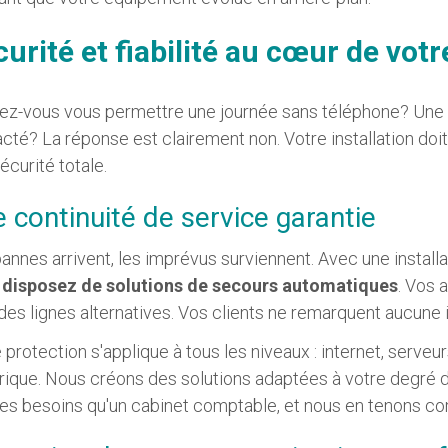
urité et fiabilité au cœur de votr
z-vous vous permettre une journée sans téléphone? Une he
cté? La réponse est clairement non. Votre installation doit
écurité totale.
 continuité de service garantie
annes arrivent, les imprévus surviennent. Avec une install
 disposez de solutions de secours automatiques
. Vos 
des lignes alternatives. Vos clients ne remarquent aucune i
 protection s'applique à tous les niveaux : internet, serveu
rique. Nous créons des solutions adaptées à votre degré d'
s besoins qu'un cabinet comptable, et nous en tenons co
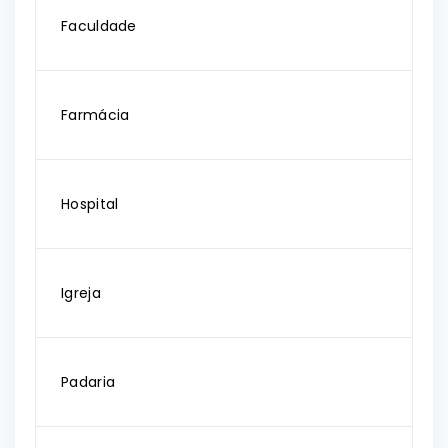
Faculdade
Farmácia
Hospital
Igreja
Padaria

■ ■ ■ ■

WHAT THE TASK ASKS - Among the lines of the data, identify those with the word "solutions". Copy each of them.

RESULT OF THE EXERCISE -
 disposez de solutions de secours automatiques
rique. Nous créons des solutions adaptées à votre degré d'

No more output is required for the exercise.